Première séance du séminaire doctoral du CRP19, le 15 décembre 2016 à 17h30, salle D13 (bât. D sur le parvis du centre Censier)
Hallucinations au XIXème siècle : approches théoriques
Angelo Careri - L’hallucination artistique comme « image de corps »
L’étude des liens entre folie et littérature occupe une place importante dans la recherche littéraire ces dernières années, et elle se cristallise notamment sur la question de l’hallucination artistique. Elle s’est souvent focalisée sur le champ de l’histoire des idées (en liant l’histoire littéraire à l’histoire des sciences à travers le prisme de l’aliénisme naissant), ou sur celui de l’histoire de l’art, en privilégiant le dialogue entre texte et image. Le paradigme de la mystique, au contraire, a pu souvent sembler en retrait mais réapparaît périodiquement. Ces choix herméneutiques ont abouti à la constitution progressive de différents corpus et de plusieurs histoires de la « folie littéraire » au XIXème siècle. Après nous être attachés à synthétiser et à comparer ces différentes approches et leurs enjeux, nous nous interrogerons sur la possibilité d’une autre voie, plus spécifiquement littéraire et focalisée sur l’analyse des textes. Nous nous appuieront pour cela sur l’hypothèse développée par Jean-François Chevrier (L’hallucination artistique, 2012) d’une « image de corps » récurrente dans les textes hallucinés ou hallucinatoires.

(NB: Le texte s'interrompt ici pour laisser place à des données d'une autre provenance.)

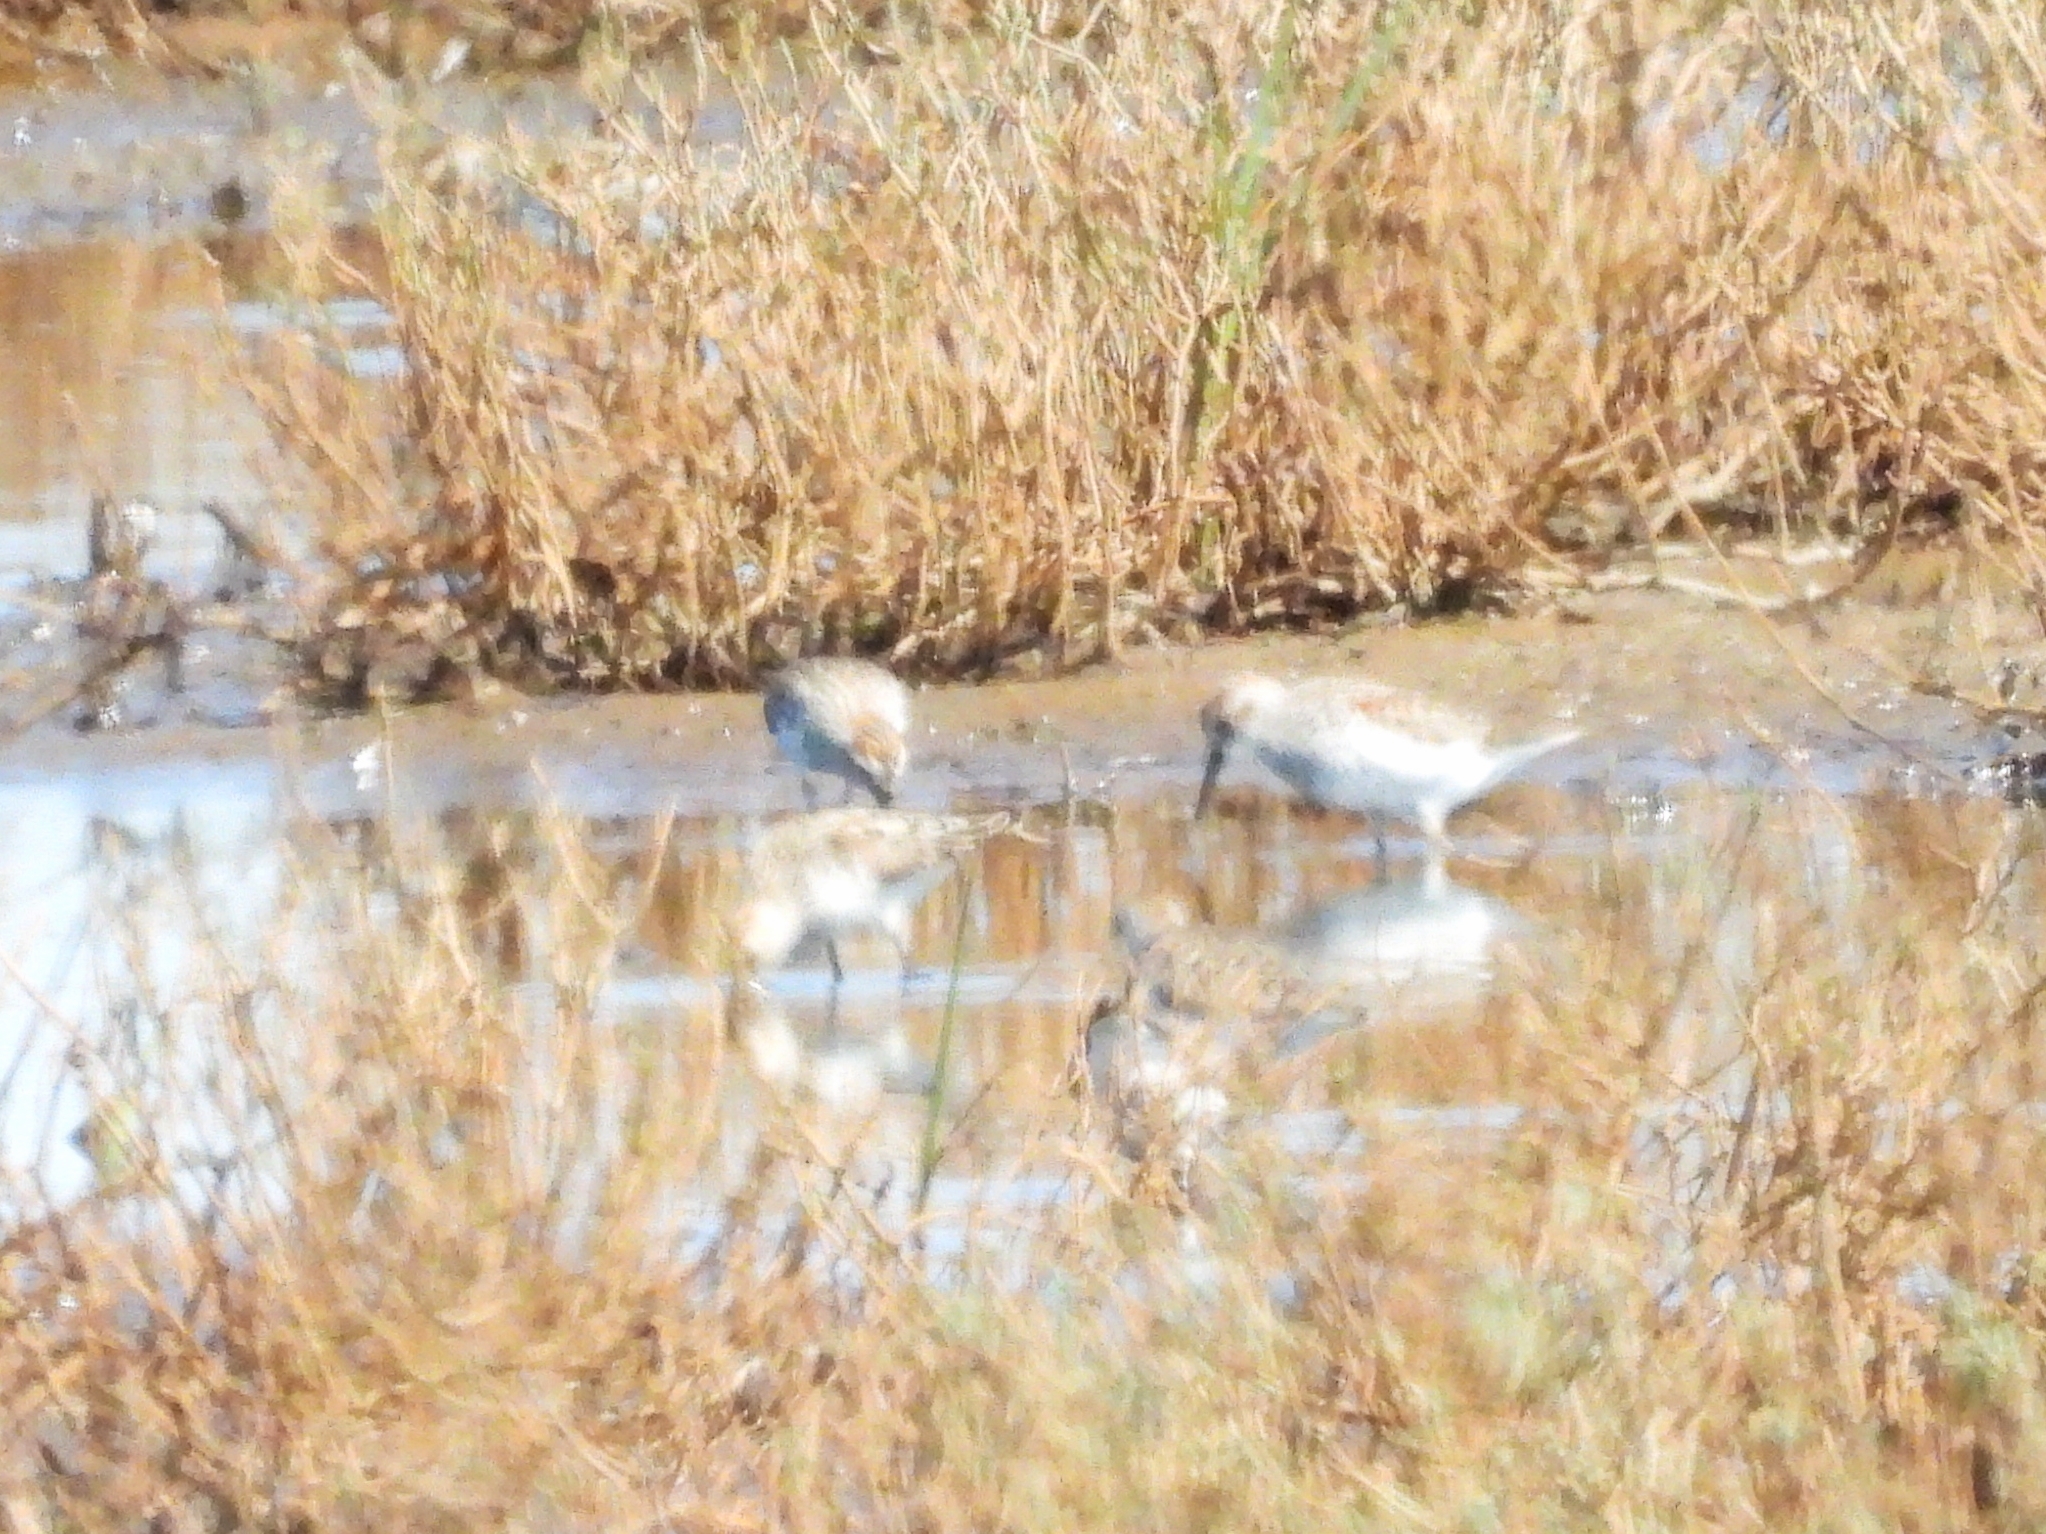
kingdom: Animalia
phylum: Chordata
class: Aves
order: Charadriiformes
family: Scolopacidae
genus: Calidris
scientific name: Calidris mauri
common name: Western sandpiper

Sihem Gounni - Désarticulation des sciences et de la vérité : le cas des hallucinations chez Villiers
L’apparition du terme « hallucination » sur la scène médicale de la première moitié du XIXe siècle amorce un intense débat dans les lettres et les sciences et son utilisation est rarement dénuée d'un caractère idéologique. Villiers de l'Isle-Adam, dans ses agencements spirituels, sa ferveur fantastique ou son idéalisme radical, fait partie de ceux qui refusent la réduction pathologique de ce phénomène. La question du degré de matérialité des hallucinations est soumise à la préoccupation de faire apparaître, de démontrer l'existence de cet autre monde spectral, similaire mais distinct de celui de l'homme de la civilisation moderne. Le travail d'objectivation de l'hallucination de l'artiste peut-il prétendre à la même objectivité que celle de la preuve scientifique ? L'exemple paradigmatique de l'utilisation de ce terme comme justification de l'invisible nous permettra de questionner l'image « hallucinatoire » dans sa relation avec le réel et l'esprit halluciné comme créateur d'une vérité supra-réflexive.